If you mean the reason-for-delete feature, feel free to add it!  It’s just a matter of adding a text field to the popup dialog (deleter.php) and making sure its contents are saved to the log table along with everything else.

– Rod (http://www.sunsetsystems.com/)

profjake wrote on Tuesday, January 24, 2006:

I want to change the new patient add code so that it checks for duplicate record BEFORE it attempts to add the patient again. To do this, something else more definitive to identify the patient should be added to the form, like DOB and/or social, and force them to enter it.

Thats pretty easy to just add to the code.
But then I need to find the best way to essentially do a "find patient" with the newly entered data and IF a patient is found, notify the user that this patient already exists.

Has anyone already modded the php to do this before I dive into it and "fix" it?

sunsetsystems wrote on Tuesday, January 24, 2006:

This sounds like a good idea.

Probably library/patient.inc is the best place to put a low-level routine for lookup by DOB and/or SSN.  I don’t see anything like that already there.

– Rod
www.sunsetsystems.com

profjake wrote on Tuesday, January 24, 2006:

Okay so Im gonna take a stab at it, and then email my new code to the DOC.

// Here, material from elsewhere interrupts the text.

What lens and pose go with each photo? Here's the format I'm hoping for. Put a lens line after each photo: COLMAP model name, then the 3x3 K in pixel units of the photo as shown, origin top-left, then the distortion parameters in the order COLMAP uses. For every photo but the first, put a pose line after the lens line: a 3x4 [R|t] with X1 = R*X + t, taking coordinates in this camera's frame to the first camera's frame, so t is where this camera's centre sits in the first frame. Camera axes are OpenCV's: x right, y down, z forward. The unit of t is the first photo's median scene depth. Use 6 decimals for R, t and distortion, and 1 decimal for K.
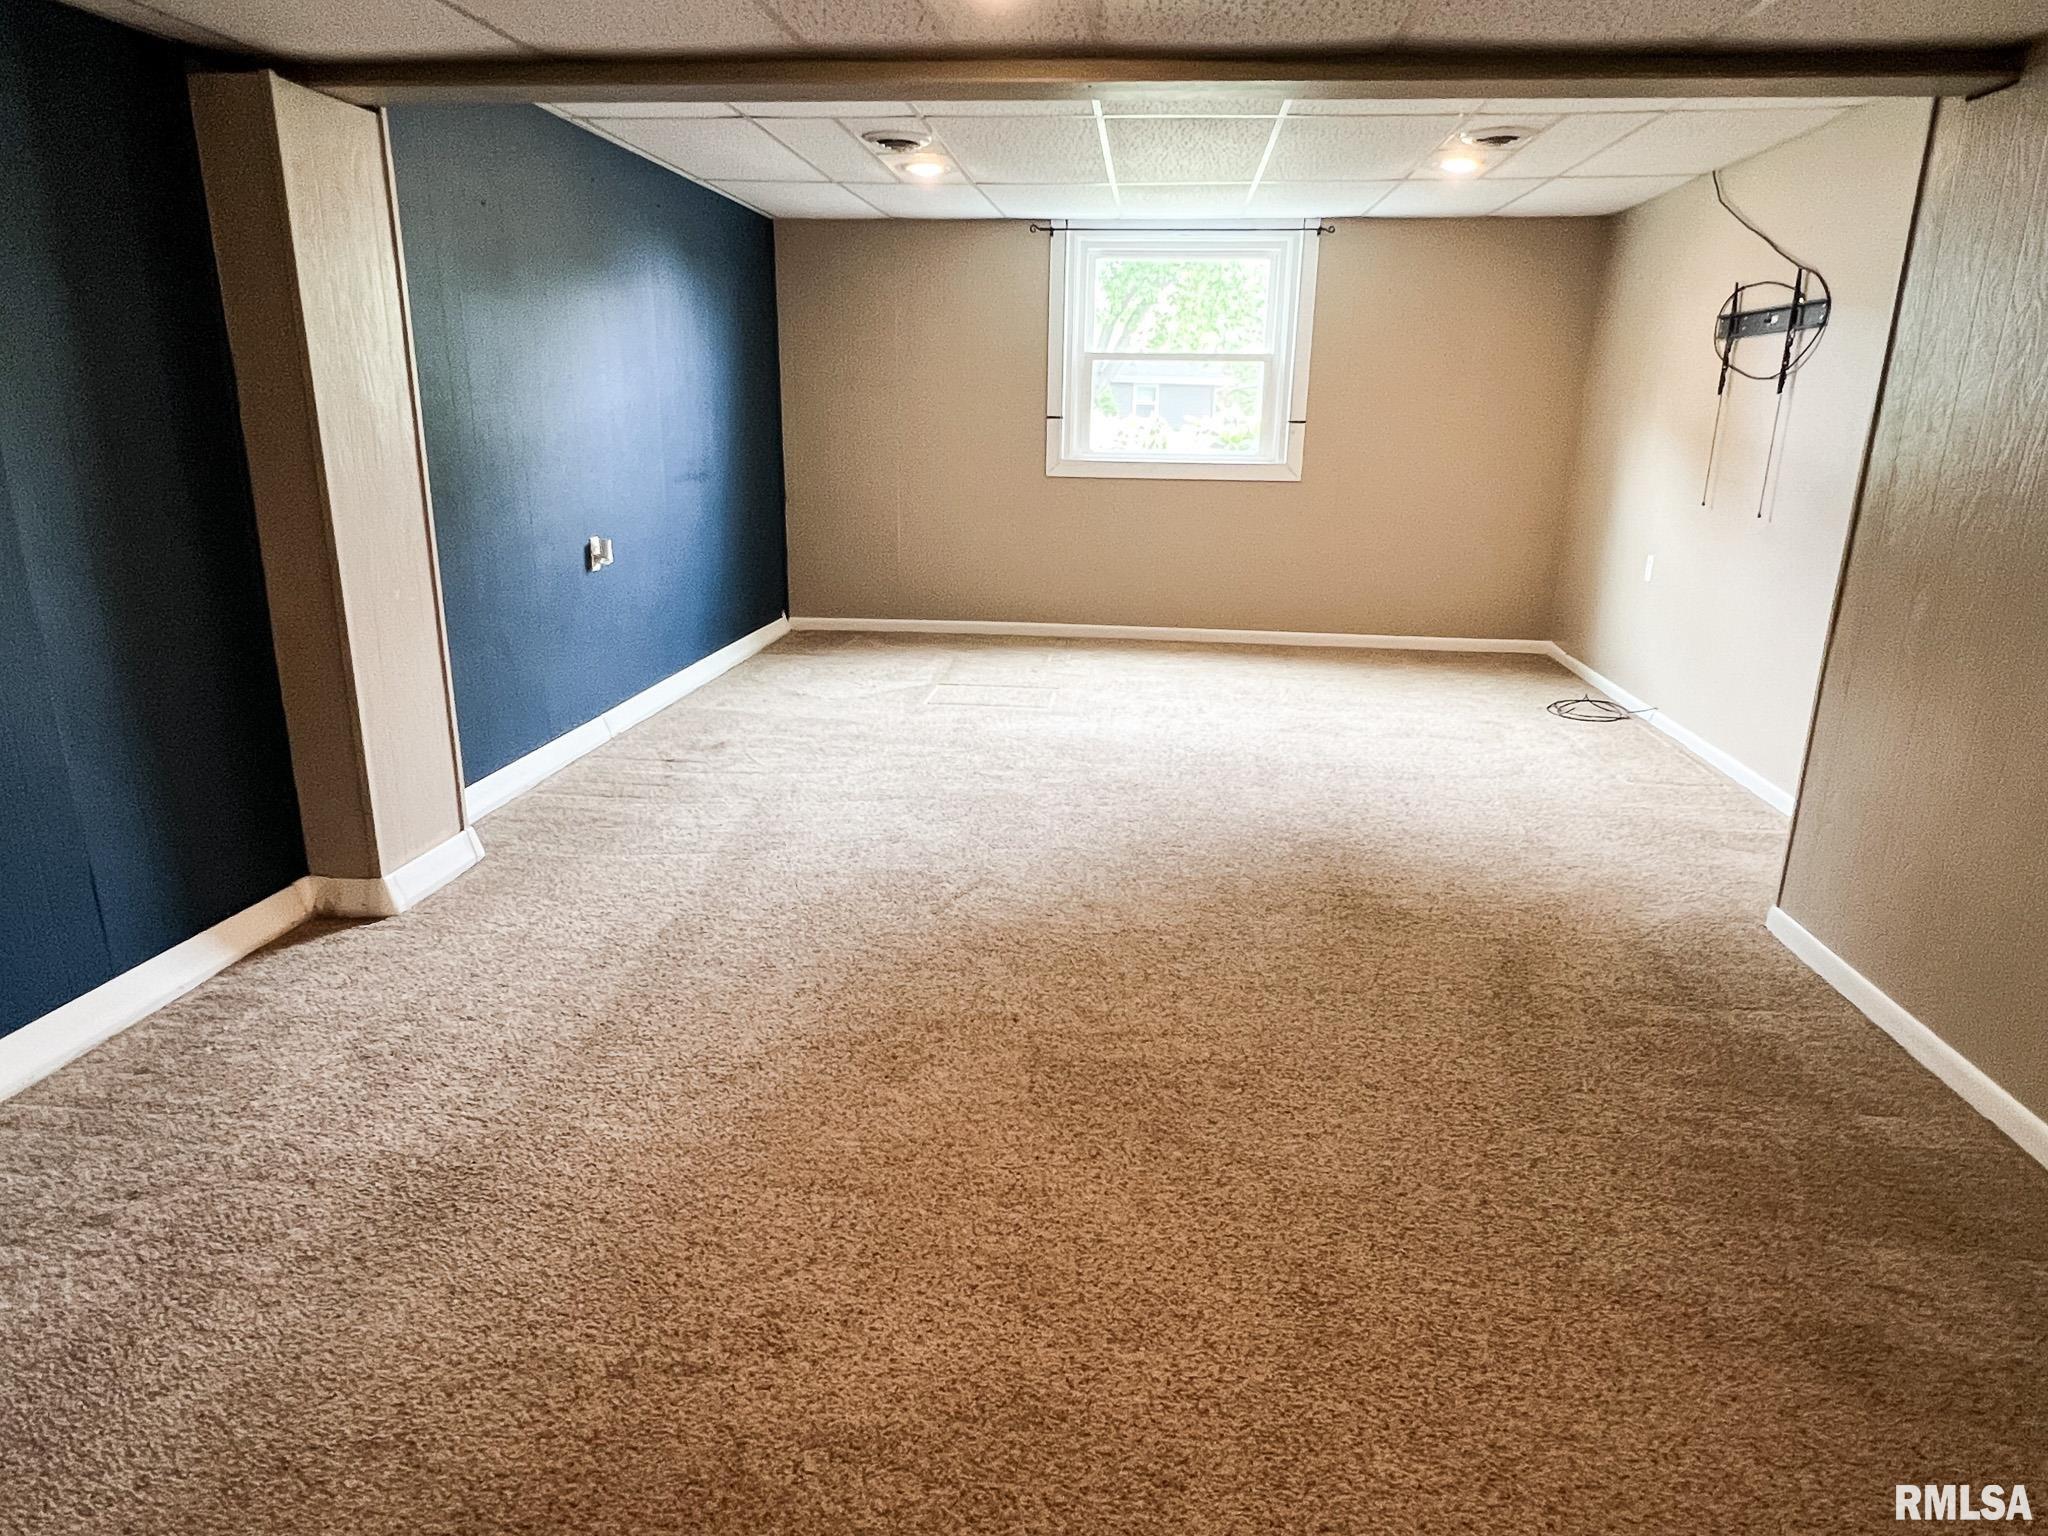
lens RADIAL K [[1249.8, 0, 1013.5], [0, 1249.8, 772.8], [0, 0, 1]] dist [-0.003939, -0.000771]
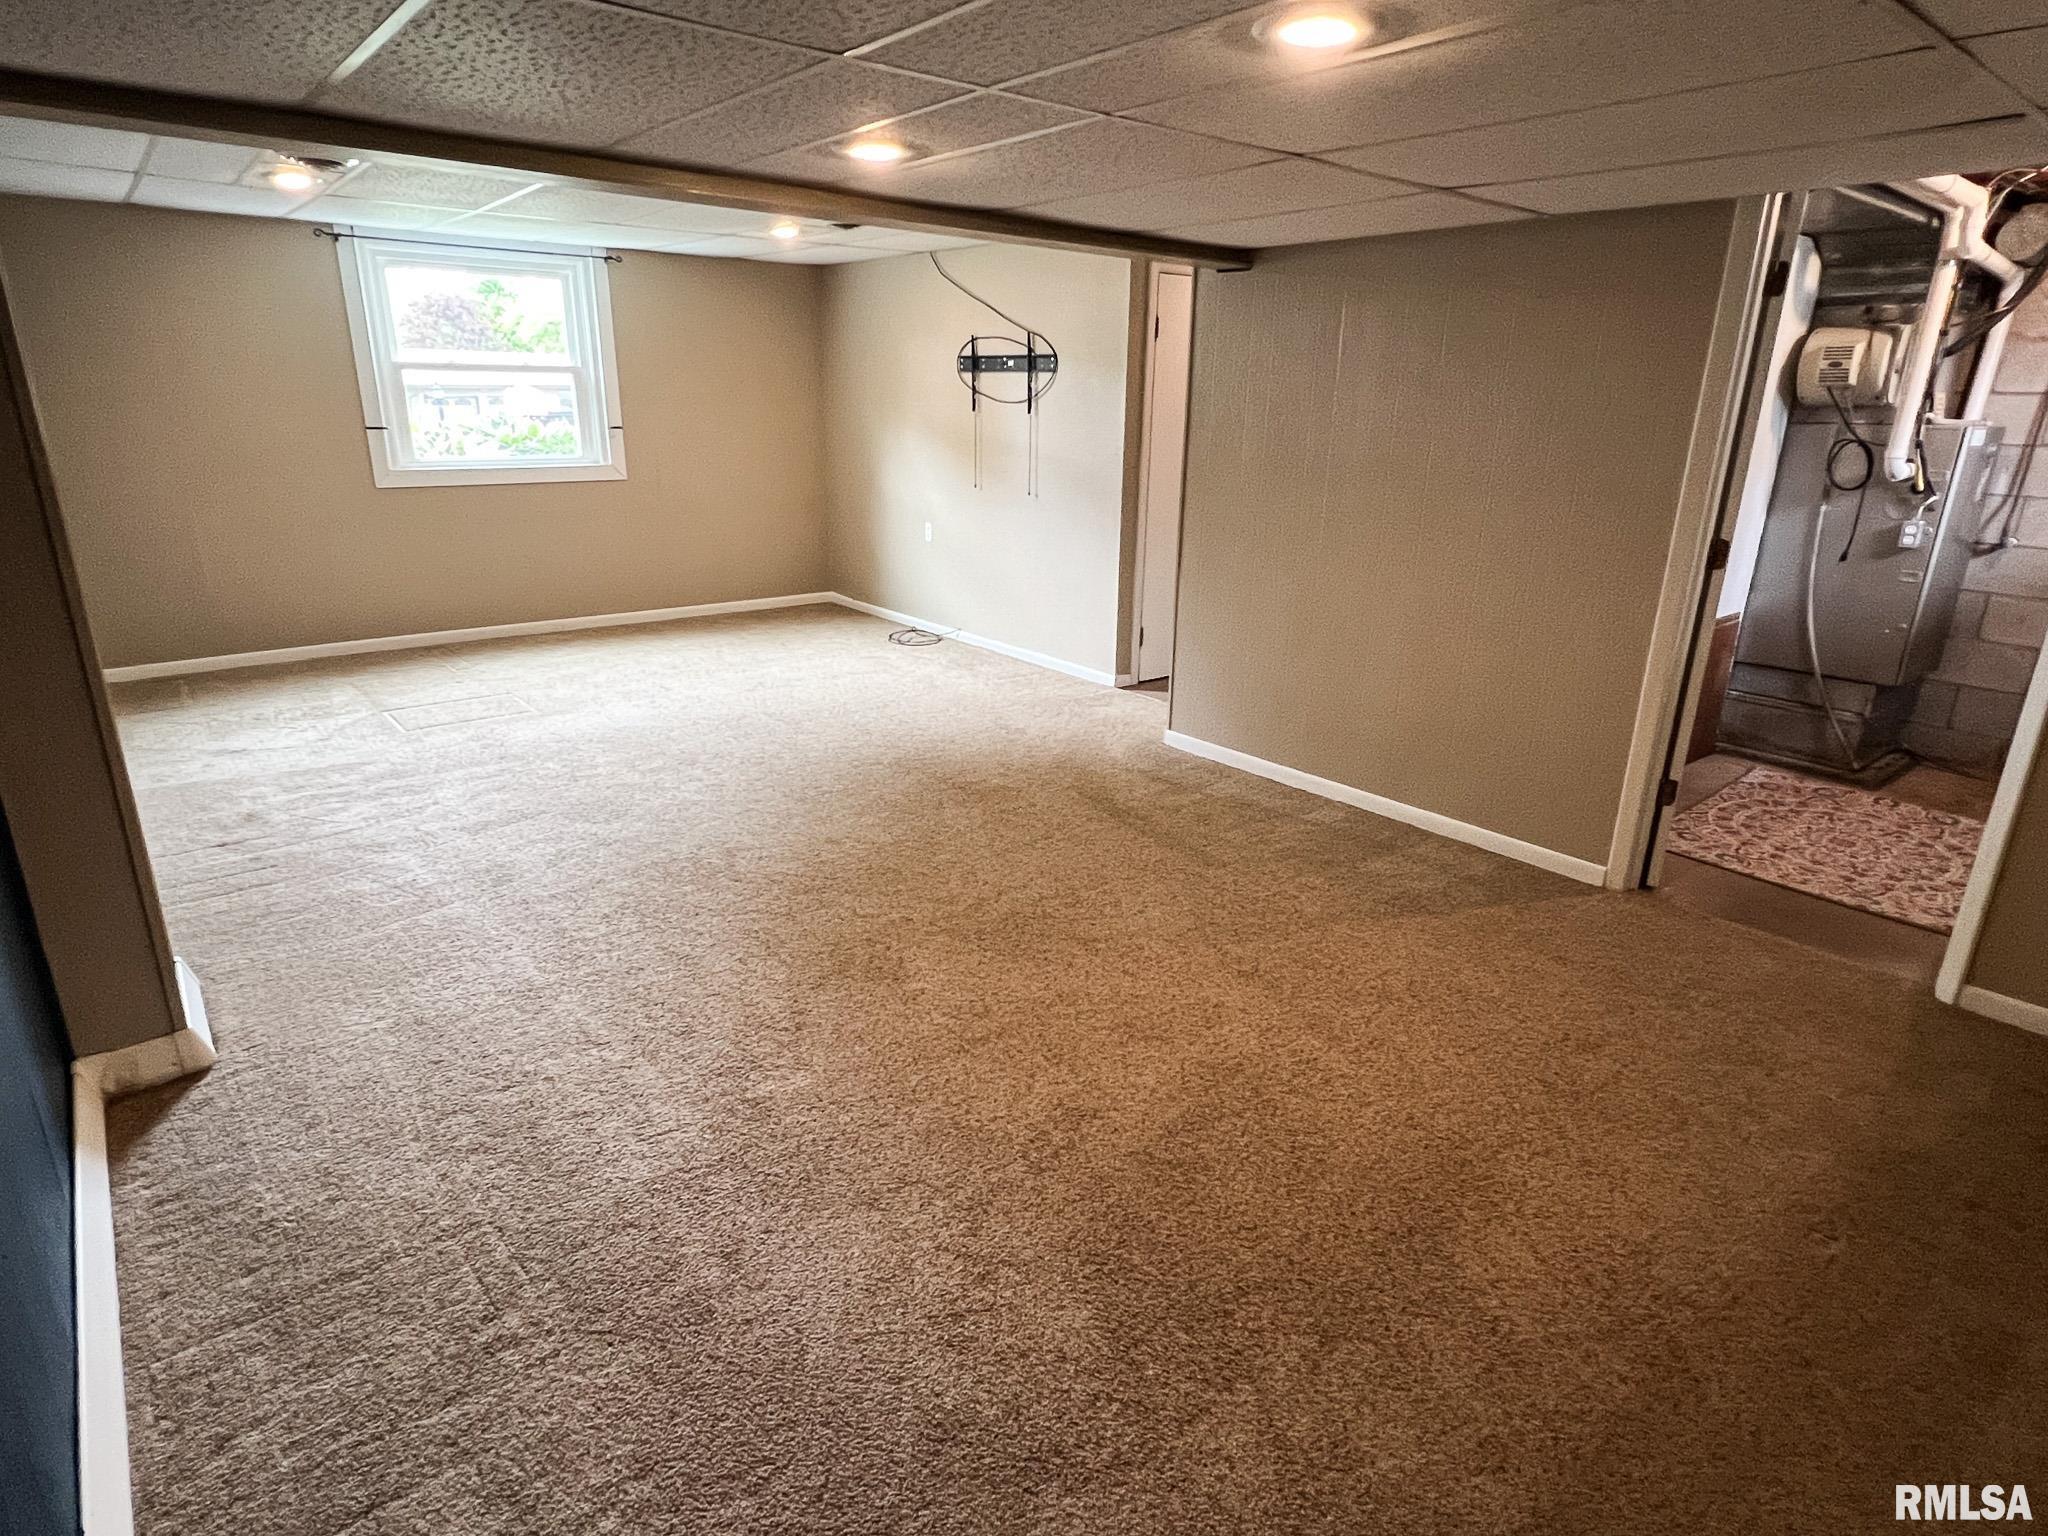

BTW, this code and the project in general is similar to the OSCommerce Project. It has LOTS of entire modules contributed. I use CREloaded which is a version that has LOTS of prechecked contribs.

I think we could make the OPENemr project work in the same way (in terms of modules, etc…) and Im willing to help.  In fact, some of the oscommerce modules could be slightly changed to be used woth OPENEMR to make a Point of Sale site for the patient to pay their bill via credit card… but that is a subject for another discussion, I suppose… Im just letting you guys know that the new kid is in town and wants to help OPENemr be all it can be.

sunsetsystems wrote on Tuesday, January 24, 2006:

Welcome, Kid! 

– Rod
www.sunsetsystems.com

andres_paglayan wrote on Tuesday, January 24, 2006:

you are very much welcome, please fell free to ask if you are hitting some wall, so you don’t waste time “following the wire” trhough the code.